The other day all the housedads had to pick up leaves around campus to get ready for our Annual Open House that evening. It was while picking up leaves that I saw a parallel to what we do working with troubled children. Let me set the scene:
We had two crews of housedads working. One crew was made up of 3 housedads and the other crew was me and another housedad. Both crews were using pick-up trucks of the same size. The crew with three housedads were using leaf rakes and wide pitch fork type tools to put the leaves in the back of the pick-up. Though the housedads were working together, they were all working independently with their own tool, scooping up leaves and then carrying them over to the pick-up and putting them in. When the pick-up was full they would drive down to the pasture and each would use their own tool and push the leaves out of the back of the pick-up until it was empty.

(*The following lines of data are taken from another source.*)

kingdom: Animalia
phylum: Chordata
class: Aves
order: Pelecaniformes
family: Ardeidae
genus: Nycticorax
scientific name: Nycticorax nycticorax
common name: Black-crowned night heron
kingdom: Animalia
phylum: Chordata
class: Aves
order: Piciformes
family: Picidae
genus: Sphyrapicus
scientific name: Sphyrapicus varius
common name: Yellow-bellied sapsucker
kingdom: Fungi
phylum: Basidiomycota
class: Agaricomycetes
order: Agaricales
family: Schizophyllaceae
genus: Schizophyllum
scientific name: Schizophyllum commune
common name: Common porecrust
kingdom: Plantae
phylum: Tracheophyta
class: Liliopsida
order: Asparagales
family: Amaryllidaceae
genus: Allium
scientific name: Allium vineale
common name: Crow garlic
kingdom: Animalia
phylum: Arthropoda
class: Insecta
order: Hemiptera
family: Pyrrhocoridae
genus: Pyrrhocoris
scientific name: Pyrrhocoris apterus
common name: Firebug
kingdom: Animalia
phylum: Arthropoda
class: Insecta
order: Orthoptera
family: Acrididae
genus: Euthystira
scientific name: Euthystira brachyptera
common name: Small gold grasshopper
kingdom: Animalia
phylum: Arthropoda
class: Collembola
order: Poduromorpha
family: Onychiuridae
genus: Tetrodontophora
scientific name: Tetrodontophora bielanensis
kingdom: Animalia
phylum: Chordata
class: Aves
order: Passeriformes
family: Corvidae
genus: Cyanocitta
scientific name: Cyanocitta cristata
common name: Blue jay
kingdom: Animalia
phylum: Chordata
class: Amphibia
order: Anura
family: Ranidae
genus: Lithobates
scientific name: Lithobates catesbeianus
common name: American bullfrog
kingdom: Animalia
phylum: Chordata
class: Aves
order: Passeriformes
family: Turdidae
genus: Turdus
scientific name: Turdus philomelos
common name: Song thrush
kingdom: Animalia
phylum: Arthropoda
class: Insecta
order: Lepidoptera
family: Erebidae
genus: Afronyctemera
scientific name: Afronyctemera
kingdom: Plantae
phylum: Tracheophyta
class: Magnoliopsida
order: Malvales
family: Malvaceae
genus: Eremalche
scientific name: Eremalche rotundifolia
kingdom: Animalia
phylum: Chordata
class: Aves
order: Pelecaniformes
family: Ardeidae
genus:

The housedad that was working with me and I took a totally different approach. The first thing that we did was place a large tarp inside the bed of the pick-up as a liner. We tucked the edge of the tarp in the holes in the top of the bed to hold it in place. We then took a smaller tarp and placed it on the ground next to our leaf pile. Each of us would stand on opposite corners of the tarp and use our leaf rakes to pull leaves onto the tarp. When the small tarp was full we would each grab two corners, and together carry the tarp over to the pick-up and together dump it into the back. When the pick-up was full we would drive down to the pasture and each of us would grab a corner of the larger tarp and pull it onto the ground with the leaves in it. When the load was on the ground we would roll the leaves off the tarp by lifting one edge together and then start the process all over again.
Using our process, we were making three trips to the pasture for every one of theirs, yet if we had not been working together as a team and using the same tools our method would have not worked at all. Seeing the success we were having with our method didn’t inspire the other crew to start doing it our way and our method seemed like less physical work to us so we weren’t bothered that we were moving three times the leaves.
The parallel that I see with residential childcare is this: We can all be doing our own thing, using our own methods and not really worrying about how others are doing it. Not really worrying about what the administration or treatment team wants or empowering relief staff to continue what we are doing in our house or program. Not take into consideration the parents of the children, the schools, or numerous other people involved with the children we care for and still accomplish the task of caring for children.
We can work together as a team – using the same tools. Consult with administration and treatment teams. Work with the parents and schools and counselors and pastors and others to come up with a plan with each person executing their part. When we do this, I think we will really be able to accomplish something in the lives of the children we care for.
I hope you see what I am saying. If not – I hope you discovered an easier way to move leaves.